▶ [Reading text]:
:::

Nikole Sheri Hannah-Jones (born April 9, 1976) is an American investigative journalist, known for her coverage of civil rights in the United States. She joined The New York Times as a staff writer in April 2015, was awarded a MacArthur Fellowship in 2017, and won the Pulitzer Prize for Commentary in 2020 for her work on The 1619 Project. Hannah-Jones is the inaugural Knight Chair in Race and Journalism at the Howard University School of Communications, where she also founded the Center for Journalism and Democracy.

Early life
Hannah-Jones was born in Waterloo, Iowa, to father Milton Hannah, who is African-American, and mother Cheryl A. Novotny, who is white and of Czech and English descent. Hannah-Jones is the second of three girls. She was raised Catholic.

Hannah-Jones and her sister attended almost all-white schools as part of a voluntary program of desegregation busing. She attended Waterloo West High School, where she wrote for the high school newspaper and graduated in 1994.

After high school, Hannah-Jones attended the University of Notre Dame where she earned a Bachelor of Arts degree in history and African-American studies in 1998.

:::

▶ [Data entries]:
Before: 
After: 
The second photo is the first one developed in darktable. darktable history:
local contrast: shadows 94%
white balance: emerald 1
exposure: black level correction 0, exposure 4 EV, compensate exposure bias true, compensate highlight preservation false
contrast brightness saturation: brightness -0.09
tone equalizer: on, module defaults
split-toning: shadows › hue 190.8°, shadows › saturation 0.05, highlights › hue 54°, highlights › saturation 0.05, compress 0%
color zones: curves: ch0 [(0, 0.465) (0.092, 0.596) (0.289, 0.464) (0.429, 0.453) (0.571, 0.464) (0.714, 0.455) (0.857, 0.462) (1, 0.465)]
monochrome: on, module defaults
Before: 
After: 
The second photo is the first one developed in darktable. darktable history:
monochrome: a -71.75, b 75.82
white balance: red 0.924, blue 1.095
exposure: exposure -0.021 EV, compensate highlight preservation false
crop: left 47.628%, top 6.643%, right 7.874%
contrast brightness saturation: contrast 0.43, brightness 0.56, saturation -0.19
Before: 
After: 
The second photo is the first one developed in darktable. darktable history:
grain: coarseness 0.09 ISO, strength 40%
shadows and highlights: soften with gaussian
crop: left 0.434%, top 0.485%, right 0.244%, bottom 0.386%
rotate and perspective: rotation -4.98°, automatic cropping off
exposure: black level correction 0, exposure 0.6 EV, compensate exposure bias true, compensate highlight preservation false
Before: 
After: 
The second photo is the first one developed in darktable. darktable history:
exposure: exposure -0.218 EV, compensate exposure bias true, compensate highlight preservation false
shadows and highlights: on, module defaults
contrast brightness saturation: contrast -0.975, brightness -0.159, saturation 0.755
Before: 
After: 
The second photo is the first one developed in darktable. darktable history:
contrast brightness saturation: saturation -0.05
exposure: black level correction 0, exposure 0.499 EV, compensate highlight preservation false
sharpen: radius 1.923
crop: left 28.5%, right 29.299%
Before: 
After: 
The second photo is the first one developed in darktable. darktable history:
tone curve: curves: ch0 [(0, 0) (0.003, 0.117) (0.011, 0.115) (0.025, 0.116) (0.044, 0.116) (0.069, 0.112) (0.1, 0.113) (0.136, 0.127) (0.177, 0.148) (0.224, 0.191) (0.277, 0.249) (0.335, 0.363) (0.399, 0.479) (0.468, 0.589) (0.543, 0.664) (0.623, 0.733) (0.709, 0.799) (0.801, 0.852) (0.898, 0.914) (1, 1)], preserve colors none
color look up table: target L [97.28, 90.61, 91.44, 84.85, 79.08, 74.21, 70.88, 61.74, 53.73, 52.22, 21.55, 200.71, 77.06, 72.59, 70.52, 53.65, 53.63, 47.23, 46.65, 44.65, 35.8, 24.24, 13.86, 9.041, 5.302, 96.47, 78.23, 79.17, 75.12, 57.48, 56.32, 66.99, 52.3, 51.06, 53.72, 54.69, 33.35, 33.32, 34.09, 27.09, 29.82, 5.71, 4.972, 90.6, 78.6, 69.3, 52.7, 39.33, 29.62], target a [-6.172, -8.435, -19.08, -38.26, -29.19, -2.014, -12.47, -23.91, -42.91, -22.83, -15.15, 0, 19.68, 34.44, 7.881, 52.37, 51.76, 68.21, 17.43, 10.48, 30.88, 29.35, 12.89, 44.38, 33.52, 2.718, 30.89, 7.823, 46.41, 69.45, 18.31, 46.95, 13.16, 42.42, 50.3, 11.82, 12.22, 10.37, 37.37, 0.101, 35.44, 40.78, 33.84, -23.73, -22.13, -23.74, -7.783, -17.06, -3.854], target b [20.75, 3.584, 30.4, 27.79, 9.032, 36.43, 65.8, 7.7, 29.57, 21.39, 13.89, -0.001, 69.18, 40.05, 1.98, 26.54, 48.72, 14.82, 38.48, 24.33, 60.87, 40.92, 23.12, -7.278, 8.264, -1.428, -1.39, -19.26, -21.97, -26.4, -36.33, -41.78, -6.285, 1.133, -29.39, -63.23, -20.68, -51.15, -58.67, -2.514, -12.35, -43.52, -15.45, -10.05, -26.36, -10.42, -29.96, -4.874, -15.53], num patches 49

:::

▶ [Aim]: According to the biography of Nikole Hannah-Jones, in which two subjects did she earn her Bachelor of Arts degree at the University of Notre Dame?

▶ [Answer to the problem]: History and African-American studies.